Gelişmiş ülkeler 1980’lere kadar arzı etkileyen ve fiyatlar üzerinde doğrudan etkili olan
desteklemeler yoluyla büyük bir tarımsal üretim hacmine erişmişlerdir. Bu dönemde tarıma girdi
sağlayan ve tarımsal ürünleri işleyen şirketlerde de büyük bir yoğunlaşma oldu. Çoğu ABD’li bir
kısmı da Avrupa Birliğinden az sayıda şirket bu alanları kontrol etmeye başladılar. GATT-1994
Uruguay Turu Tarım Anlaşması ile ülkelerin tarıma sağladıkları destekleri azaltmaları ve
gümrüklerini indirmeleri kabul edildi. Bu yıllara kadar az gelişmiş ve gelişmekte olan ülkeler
karşısında büyük bir güç biriktirmiş olan gelişmiş ülkeler ise anlaşmada söz verdiklerini büyük
ölçüde yerine getirmediler. Buna karşılık gelişmekte olan ülkelerin tarım politikaları yapısal
uyarlama politikaları ile büyük ölçüde etkilenmiştir. Türkiye’de de işler benzer şekilde gelişti.
Özellikle 2001’de imzalanan Tarımsal Reform Projesi ile fiyatı etkileyecek destek politikası yerine
doğrudan gelir veya prim gibi politikalar uygulandı. Seksenli yılların ikinci yarısından itibaren
tarımsal KİT’lerin özelleştirilmesi ile boşalan alana yerli veya yabancı tekeller yerleşti. Bu
politikaların sonuçları ise olumsuz olmuştur. Tarım ürünleri dış ticareti açık vermeye, iç ticaret
hadleri kötüye gitmeye başladı. Bir çok tarla bitkileri ve hayvansal üretim ya durakladı ya da
geriledi.
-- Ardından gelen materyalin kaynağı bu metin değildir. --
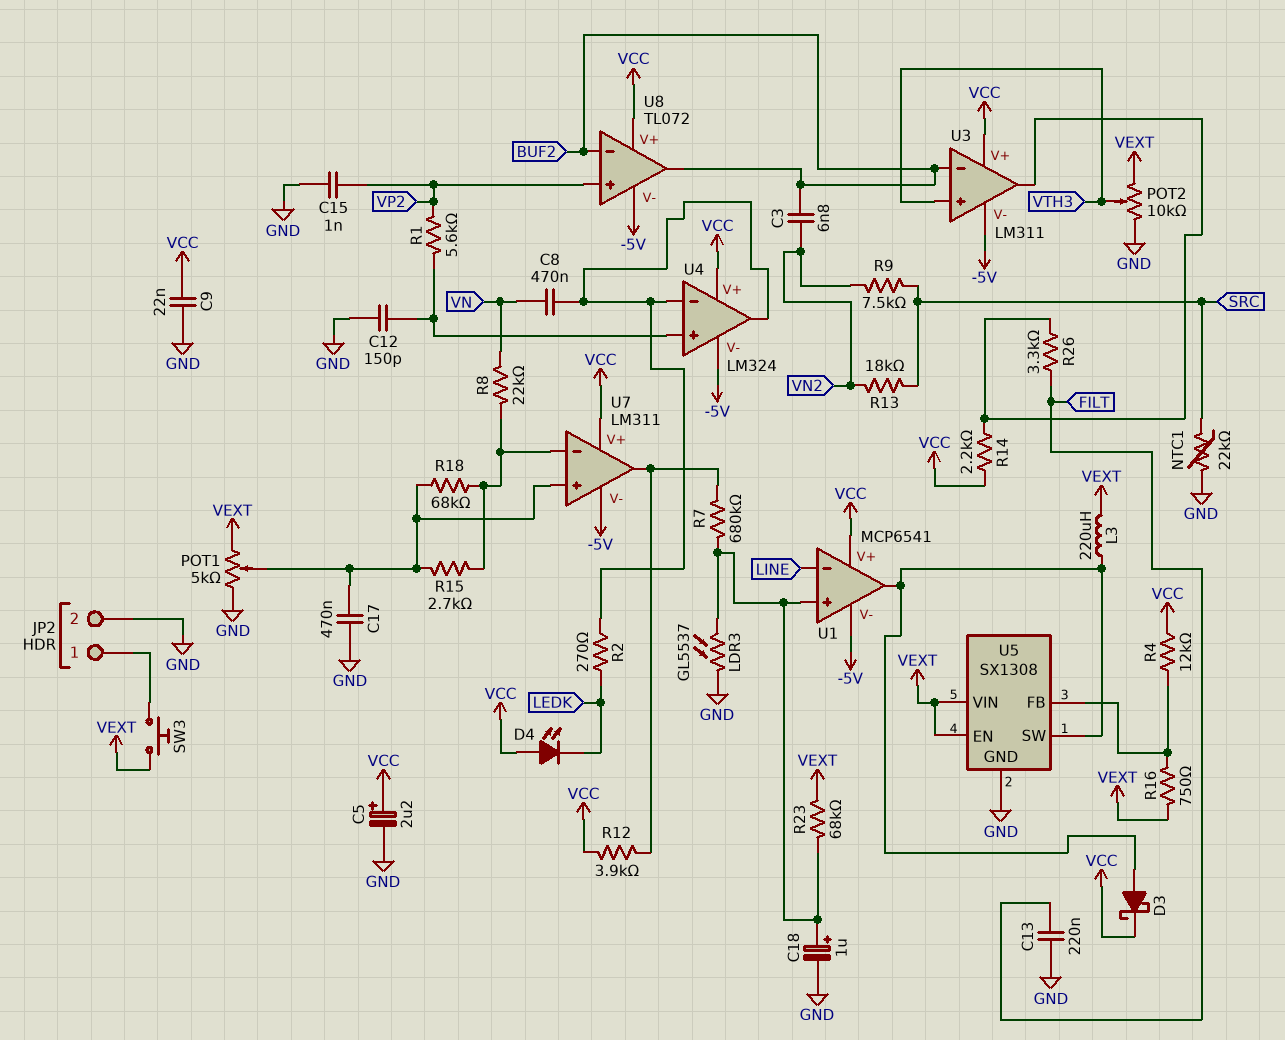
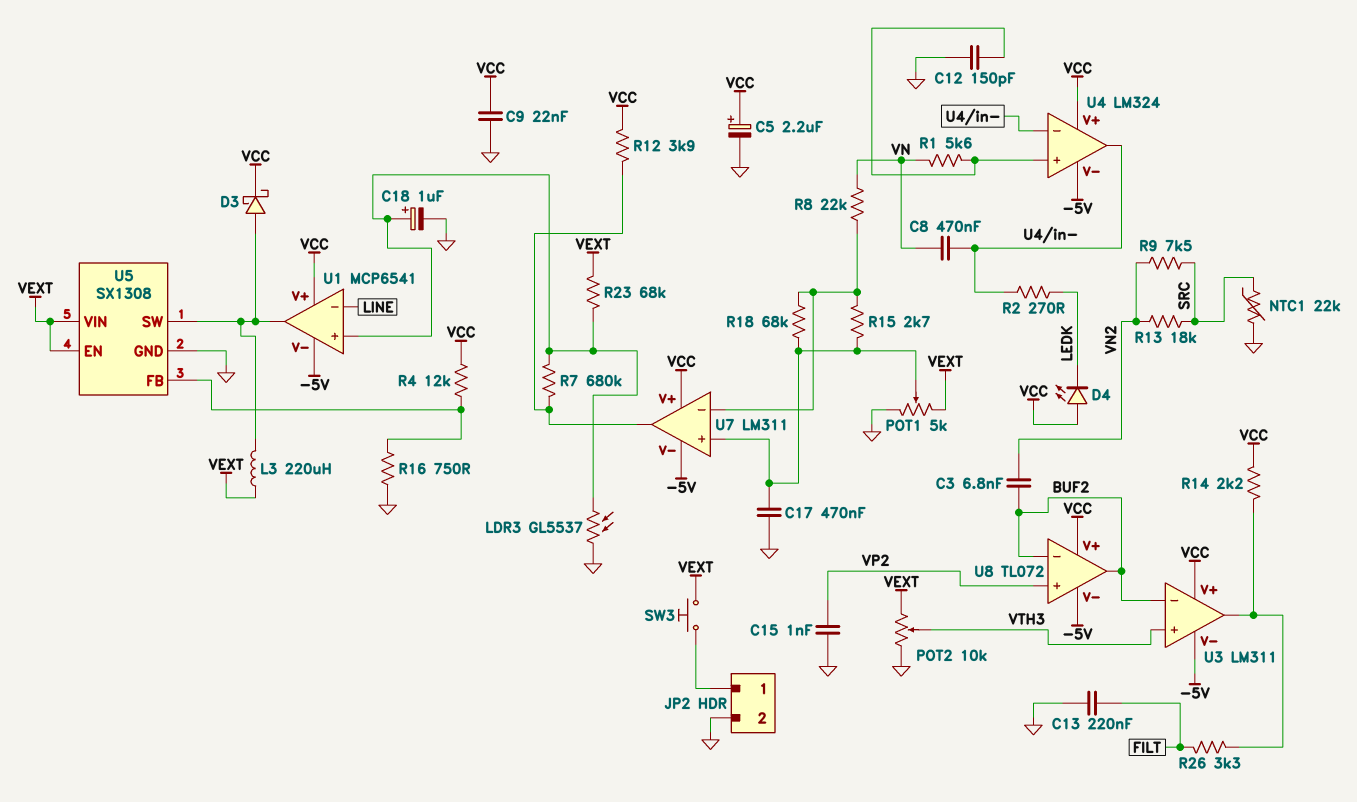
R1: 5.6k (U4/in+, VP2) -> 5.6k (U4/in+, VN)
R16: 750 (U5/FB, VEXT) -> 750 (GND, U5/FB)

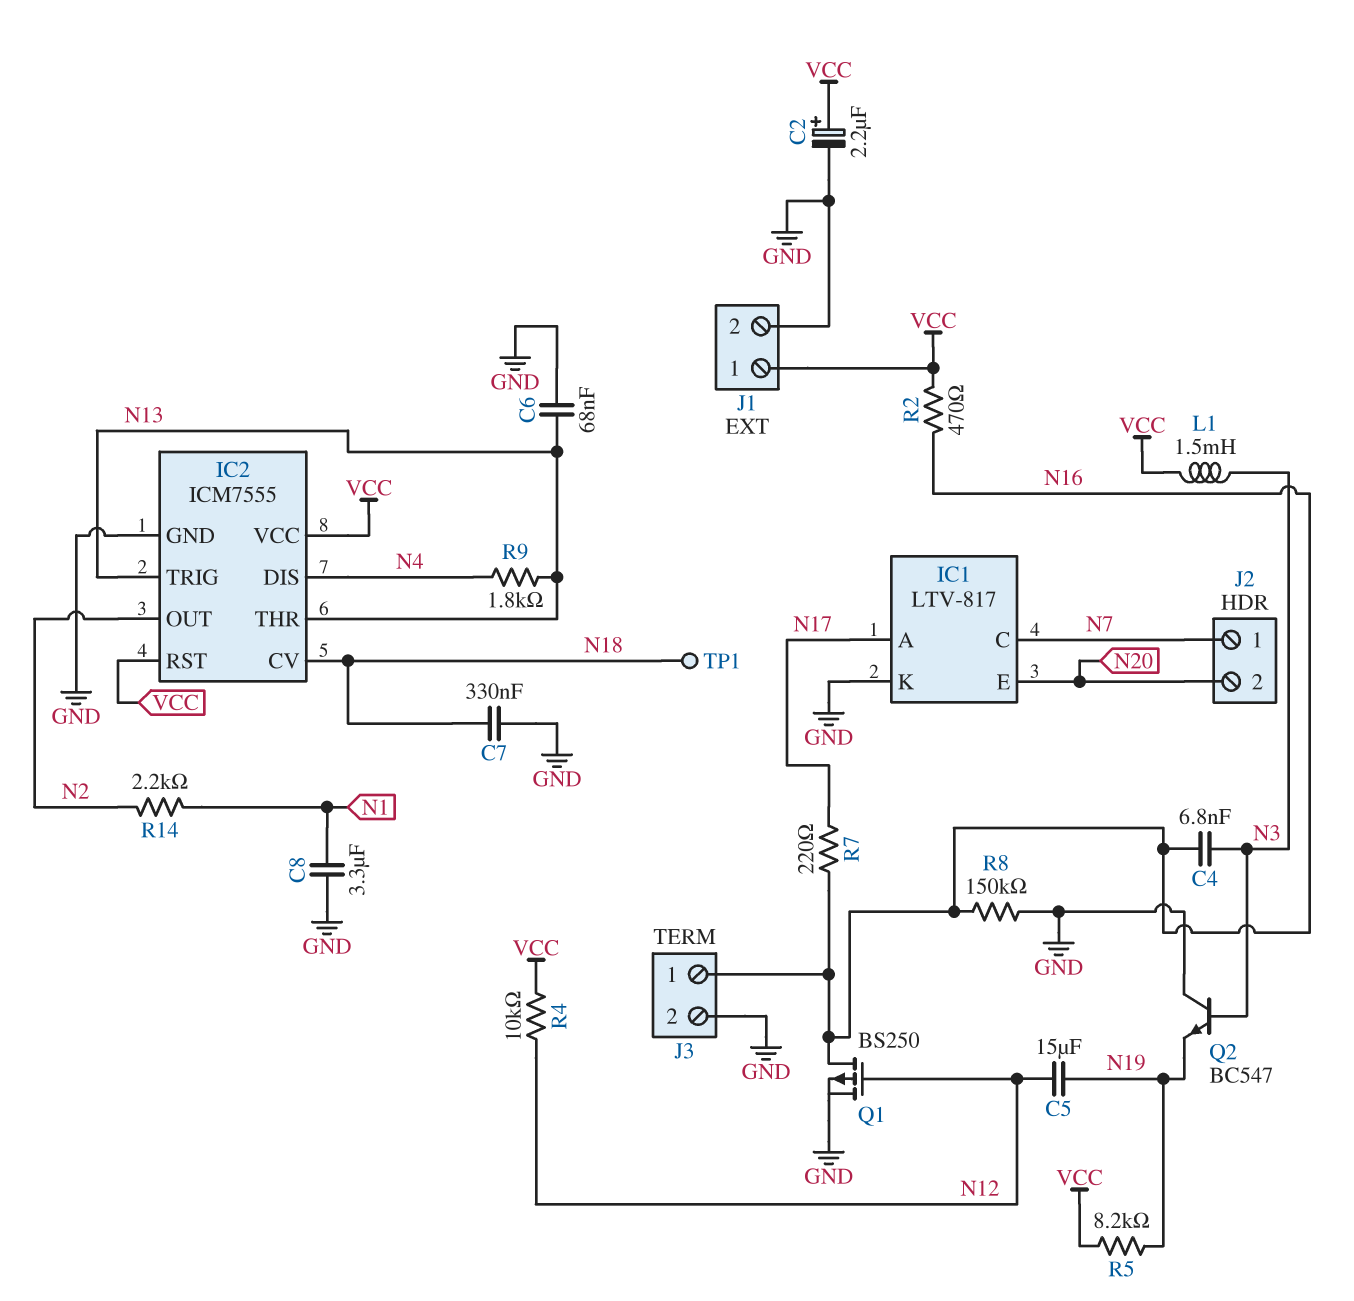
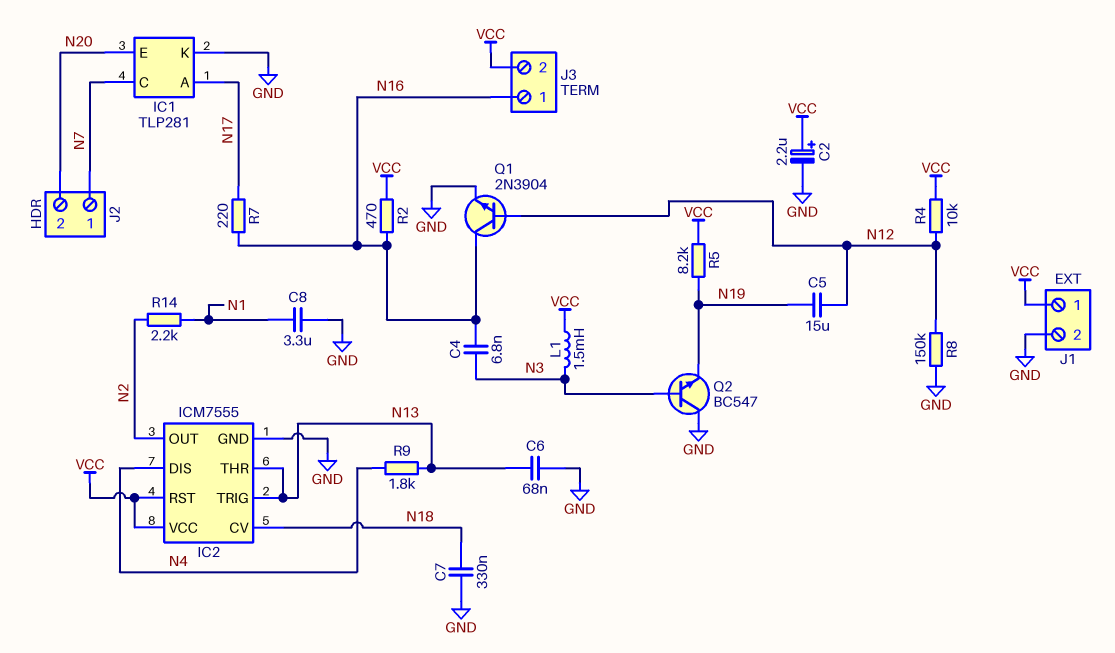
IC1: LTV-817 -> TLP281
J3 pin 2: GND -> VCC
Q1: PMOS BS250 (G N12, D N16, S GND) -> NPN 2N3904 (B N12, C N16, E GND)
R8: 150k (GND, N16) -> 150k (GND, N12)
TP1: test point (N18) -> none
Yalnızca meyve ve sebze üretimlerinde artışlar sürmektedir. Ancak meyve ve sebze
üretiminde de büyük şirketlerin piyasa hakimiyeti fiyatları geriletmekte, anlaşmalı tarım çiftçilerin
kendi toprağında ücretle çalışan proleterlere dönüşmesinin aracı olmaktadır.